Em liminar dada no último domingo, o ministro Luís Roberto Barroso, do Supremo Tribunal Federal (STF), atendeu a um pedido da Confederação Nacional de Saúde, Hospitais, Estabelecimentos e Serviços (CNSaúde) e suspendeu a vigência do novo piso nacional da enfermagem. A medida cautelar gerou revolta entre os profissionais da área e os parlamentares que aprovaram o projeto, mas sua concessão pelo ministro era mais do que esperada. Trata-se de uma consequência natural do debate público sobre o tema, marcado pela superficialidade do Legislativo e pela omissão do Executivo – agravada, neste caso, pelo desespero eleitoral de Jair Bolsonaro. Independentemente do incontestável mérito da categoria ao longo da pandemia de covid-19, o assunto jamais poderia ter sido tratado da forma irresponsável como foi, sobretudo quando envolve o setor público, entidades filantrópicas e mais de 2,7 milhões de profissionais.

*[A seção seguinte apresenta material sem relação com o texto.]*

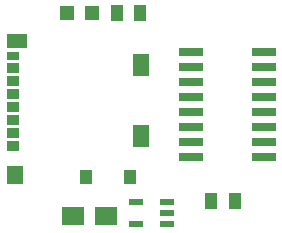
<source format=gbr>
G04 EAGLE Gerber RS-274X export*
G75*
%MOMM*%
%FSLAX34Y34*%
%LPD*%
%INSolderpaste Top*%
%IPPOS*%
%AMOC8*
5,1,8,0,0,1.08239X$1,22.5*%
G01*
%ADD10R,2.032000X0.660400*%
%ADD11R,1.200000X0.550000*%
%ADD12R,1.950000X1.500000*%
%ADD13R,1.100000X1.400000*%
%ADD14R,1.200000X1.200000*%
%ADD15R,1.100000X0.750000*%
%ADD16R,1.100000X0.850000*%
%ADD17R,1.100000X0.875000*%
%ADD18R,1.000000X1.200000*%
%ADD19R,1.350000X1.900000*%
%ADD20R,1.800000X1.170000*%
%ADD21R,1.350000X1.550000*%


D10*
X171196Y177800D03*
X232664Y177800D03*
X171196Y165100D03*
X171196Y152400D03*
X232664Y165100D03*
X232664Y152400D03*
X171196Y139700D03*
X232664Y139700D03*
X171196Y127000D03*
X232664Y127000D03*
X171196Y114300D03*
X171196Y101600D03*
X232664Y114300D03*
X232664Y101600D03*
X171196Y88900D03*
X232664Y88900D03*
D11*
X150160Y32410D03*
X150160Y41910D03*
X150160Y51410D03*
X124160Y51410D03*
X124160Y32410D03*
D12*
X71340Y39370D03*
X98840Y39370D03*
D13*
X188120Y52070D03*
X208120Y52070D03*
D14*
X86700Y210820D03*
X65700Y210820D03*
D13*
X128110Y210820D03*
X108110Y210820D03*
D15*
X20390Y174990D03*
D16*
X20390Y164490D03*
X20390Y153490D03*
X20390Y142490D03*
X20390Y131490D03*
X20390Y120490D03*
D17*
X20390Y109490D03*
D16*
X20390Y98490D03*
D18*
X81890Y72140D03*
X118890Y72140D03*
D19*
X128640Y166840D03*
X128640Y107140D03*
D20*
X23890Y187090D03*
D21*
X21640Y73890D03*
M02*

</source>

Desde a apresentação até a sanção de tal projeto de lei, passaram-se pouco mais de dois anos, um tempo expresso no processo legislativo. A proposta nasceu com um insanável vício de iniciativa – foi apresentada por um senador, quando a proposição de pisos salariais é prerrogativa do Executivo. Não poderia, portanto, nem mesmo ter tramitado, e, uma vez aprovada, obrigatoriamente deveria ser vetada. Mas o Congresso inovou: não só deu aval ao projeto, como atrasou seu envio à sanção presidencial. Dentro de um espaço de dois meses, o Legislativo apresentou e promulgou uma Proposta de Emenda à Constituição (PEC) para retirar do governo a exclusividade na proposição do piso, eliminando, de forma retroativa, a natureza inconstitucional do projeto de lei que havia sido aprovado semanas antes – somente então ele foi enviado à sanção. Em segundo lugar nas pesquisas, Bolsonaro acatou a proposta, não por concordar com seus termos, mas para não perder votos de uma categoria majoritariamente feminina. Chamada a se manifestar na ação, a Advocacia-Geral da União (AGU) se manifestou pela constitucionalidade do piso – incentivando o avanço de quase 200 projetos de lei que visam a regulamentar a remuneração de profissionais como fisioterapeutas, guardas municipais, policiais e conselheiros tutelares, já em tramitação na Câmara e no Senado.
A tentativa de usar a Constituição para impedir um veto presidencial já seria suficiente para condenar a atuação conjunta do Congresso e do governo. Mas, unidos, eles foram muito além. A despeito do impacto que a majoração dos salários da enfermagem teria nas contas públicas, fizeram a legítima cortesia com o chapéu alheio e aprovaram o piso sem fixar uma fonte de recursos para custeá-lo. O projeto se limitou a deixar as indefinidas possibilidades de financiamento em aberto – entre elas a arrecadação oriunda da legalização dos jogos de azar e a inclusão do setor de saúde entre os que fazem jus à desoneração da folha. Um grupo de trabalho da Câmara calculou que a política salarial exigiria R$ 16,3 bilhões extras, dos quais R$ 4,1 bilhões do setor público municipal e R$ 5 bilhões de entidades sem fins lucrativos.
Diante da negligência do Executivo e do Legislativo, restou ao ministro Luís Roberto Barroso chamá-los a assumir as responsabilidades que deixaram em segundo plano. Em sua decisão, o ministro deu 60 dias para que seja esclarecido o impacto financeiro do piso nacional da enfermagem, bem como suas consequências sobre a empregabilidade e a qualidade dos serviços de saúde. Nas palavras de Barroso, ao aprovar e sancionar o projeto sem cuidar das providências para viabilizar sua execução, governo e Congresso “teriam querido ter o bônus da benesse sem o ônus do aumento das próprias despesas, terceirizando a conta”. É apenas mais uma história a ilustrar o pensamento mágico predominante no que diz respeito ao orçamento público, de forma geral, e ao financiamento do Sistema Único de Saúde (SUS), em particular. Em um ano eleitoral, e considerando os resultados das pesquisas, tudo indica que lamentavelmente não será a última.